DIRECTIONS> Give back the text of every record below, line by line and unchanged, leaving the pictures out.

PROVIDED DATA>
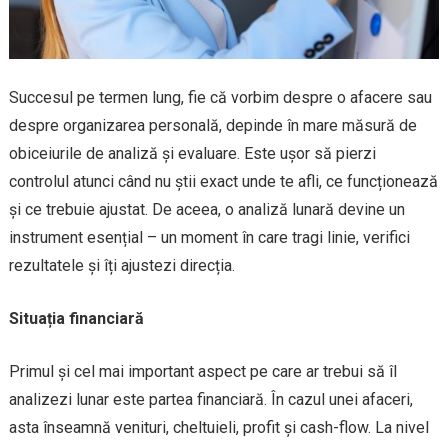
Succesul pe termen lung, fie că vorbim despre o afacere sau
despre organizarea personală, depinde în mare măsură de
obiceiurile de analiză și evaluare. Este ușor să pierzi
controlul atunci când nu știi exact unde te afli, ce funcționează
și ce trebuie ajustat. De aceea, o analiză lunară devine un
instrument esențial – un moment în care tragi linie, verifici
rezultatele și îți ajustezi direcția.
Situația financiară
Primul și cel mai important aspect pe care ar trebui să îl
analizezi lunar este partea financiară. În cazul unei afaceri,
asta înseamnă venituri, cheltuieli, profit și cash-flow. La nivel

SOLUTION FOR THIS EXERCISE>
Succesul pe termen lung, fie că vorbim despre o afacere sau
despre organizarea personală, depinde în mare măsură de
obiceiurile de analiză și evaluare. Este ușor să pierzi
controlul atunci când nu știi exact unde te afli, ce funcționează
și ce trebuie ajustat. De aceea, o analiză lunară devine un
instrument esențial – un moment în care tragi linie, verifici
rezultatele și îți ajustezi direcția.
Situația financiară
Primul și cel mai important aspect pe care ar trebui să îl
analizezi lunar este partea financiară. În cazul unei afaceri,
asta înseamnă venituri, cheltuieli, profit și cash-flow. La nivel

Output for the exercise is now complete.